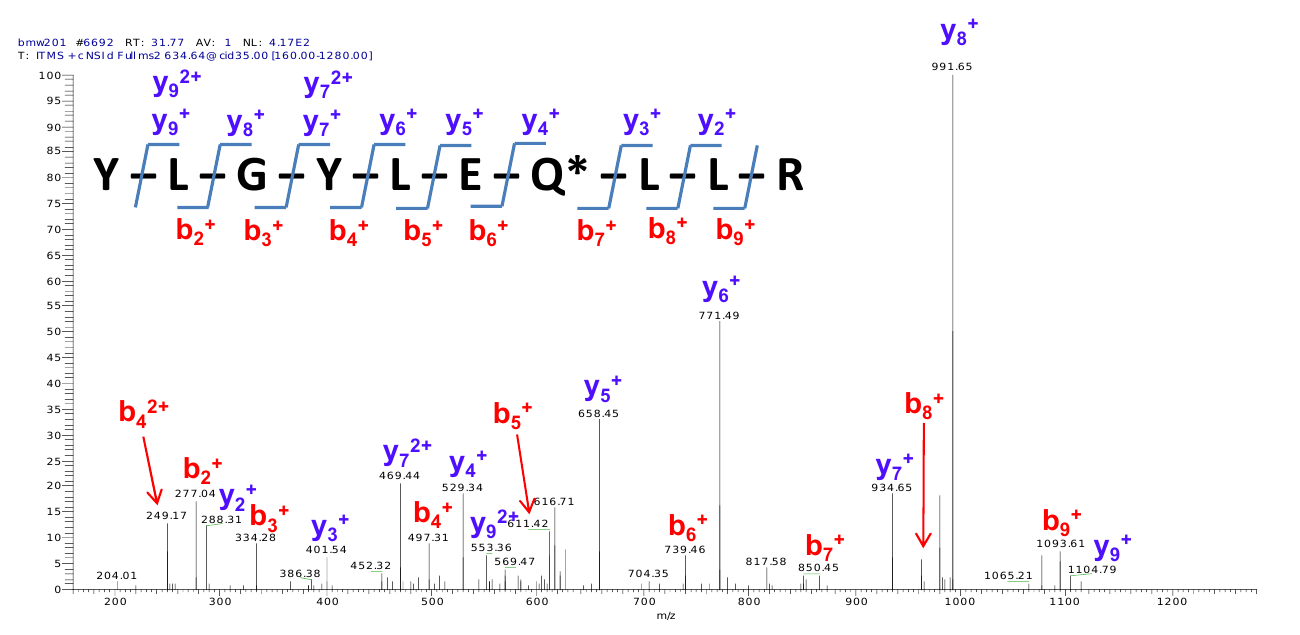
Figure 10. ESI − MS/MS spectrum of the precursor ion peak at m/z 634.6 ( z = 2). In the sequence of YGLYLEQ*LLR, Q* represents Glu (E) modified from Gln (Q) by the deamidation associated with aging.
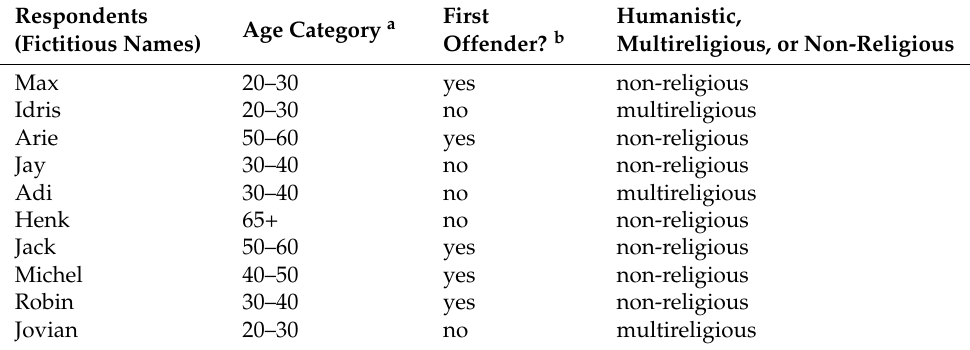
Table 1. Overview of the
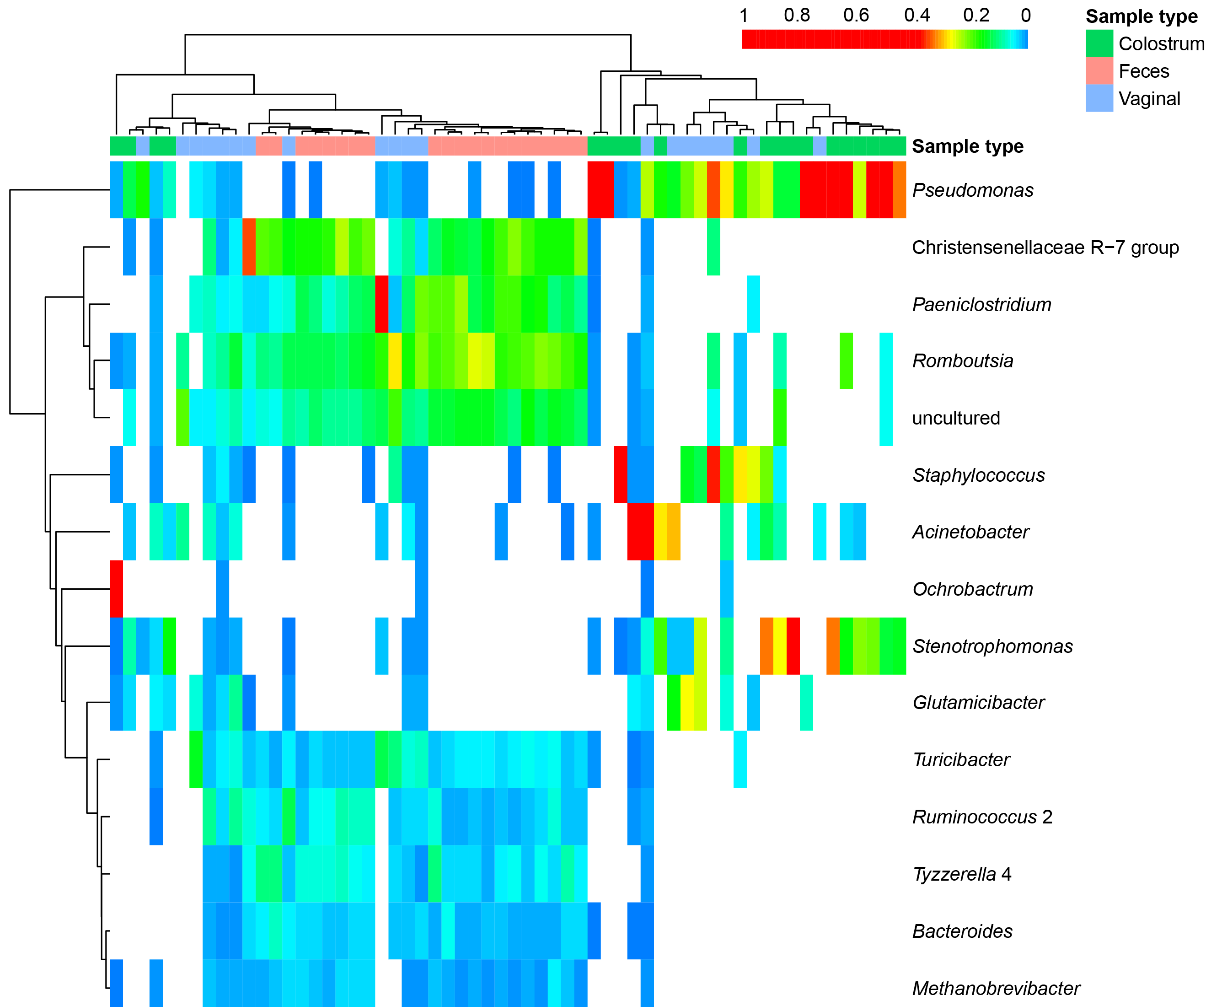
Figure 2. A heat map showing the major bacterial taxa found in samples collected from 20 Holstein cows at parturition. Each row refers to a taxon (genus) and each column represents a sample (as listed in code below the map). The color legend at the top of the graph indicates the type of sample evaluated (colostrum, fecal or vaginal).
==========
### WORK REQUEST
Your answer must be the full listing, word for word, minus any images.

### YOUR RESPONSE
Figure 10. ESI − MS/MS spectrum of the precursor ion peak at m/z 634.6 ( z = 2). In the sequence of YGLYLEQ*LLR, Q* represents Glu (E) modified from Gln (Q) by the deamidation associated with aging.
Table 1. Overview of the
Figure 2. A heat map showing the major bacterial taxa found in samples collected from 20 Holstein cows at parturition. Each row refers to a taxon (genus) and each column represents a sample (as listed in code below the map). The color legend at the top of the graph indicates the type of sample evaluated (colostrum, fecal or vaginal).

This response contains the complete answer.